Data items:
..........
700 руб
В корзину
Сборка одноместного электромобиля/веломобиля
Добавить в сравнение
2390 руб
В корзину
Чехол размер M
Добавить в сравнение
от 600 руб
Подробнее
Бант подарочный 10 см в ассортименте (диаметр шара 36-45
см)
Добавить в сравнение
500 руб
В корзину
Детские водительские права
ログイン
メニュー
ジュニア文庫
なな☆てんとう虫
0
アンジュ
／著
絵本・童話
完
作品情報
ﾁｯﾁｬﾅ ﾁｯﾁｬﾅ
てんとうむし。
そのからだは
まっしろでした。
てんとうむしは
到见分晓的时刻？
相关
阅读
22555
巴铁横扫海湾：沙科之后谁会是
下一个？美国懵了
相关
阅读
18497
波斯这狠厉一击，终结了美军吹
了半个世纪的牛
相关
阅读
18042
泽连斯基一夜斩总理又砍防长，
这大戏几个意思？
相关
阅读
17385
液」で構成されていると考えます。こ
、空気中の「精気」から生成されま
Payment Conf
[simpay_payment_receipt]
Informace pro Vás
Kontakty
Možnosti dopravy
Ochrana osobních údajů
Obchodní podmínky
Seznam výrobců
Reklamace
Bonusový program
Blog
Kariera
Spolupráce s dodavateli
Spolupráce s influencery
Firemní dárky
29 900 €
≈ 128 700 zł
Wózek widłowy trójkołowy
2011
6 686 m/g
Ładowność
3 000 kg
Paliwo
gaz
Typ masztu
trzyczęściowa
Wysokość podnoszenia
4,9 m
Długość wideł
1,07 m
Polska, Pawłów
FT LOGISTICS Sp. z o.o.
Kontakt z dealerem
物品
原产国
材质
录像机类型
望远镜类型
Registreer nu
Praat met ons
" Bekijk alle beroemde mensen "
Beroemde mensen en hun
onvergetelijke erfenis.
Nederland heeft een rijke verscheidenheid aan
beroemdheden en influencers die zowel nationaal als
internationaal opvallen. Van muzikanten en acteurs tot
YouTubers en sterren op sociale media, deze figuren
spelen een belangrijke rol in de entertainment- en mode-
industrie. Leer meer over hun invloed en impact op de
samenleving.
..........
Copy the lines word for word, from the start of the records through the line that contains "Firemní dárky".

• **ANSWER SECTION**
700 руб
В корзину
Сборка одноместного электромобиля/веломобиля
Добавить в сравнение
2390 руб
В корзину
Чехол размер M
Добавить в сравнение
от 600 руб
Подробнее
Бант подарочный 10 см в ассортименте (диаметр шара 36-45
см)
Добавить в сравнение
500 руб
В корзину
Детские водительские права
ログイン
メニュー
ジュニア文庫
なな☆てんとう虫
0
アンジュ
／著
絵本・童話
完
作品情報
ﾁｯﾁｬﾅ ﾁｯﾁｬﾅ
てんとうむし。
そのからだは
まっしろでした。
てんとうむしは
到见分晓的时刻？
相关
阅读
22555
巴铁横扫海湾：沙科之后谁会是
下一个？美国懵了
相关
阅读
18497
波斯这狠厉一击，终结了美军吹
了半个世纪的牛
相关
阅读
18042
泽连斯基一夜斩总理又砍防长，
这大戏几个意思？
相关
阅读
17385
液」で構成されていると考えます。こ
、空気中の「精気」から生成されま
Payment Conf
[simpay_payment_receipt]
Informace pro Vás
Kontakty
Možnosti dopravy
Ochrana osobních údajů
Obchodní podmínky
Seznam výrobců
Reklamace
Bonusový program
Blog
Kariera
Spolupráce s dodavateli
Spolupráce s influencery
Firemní dárky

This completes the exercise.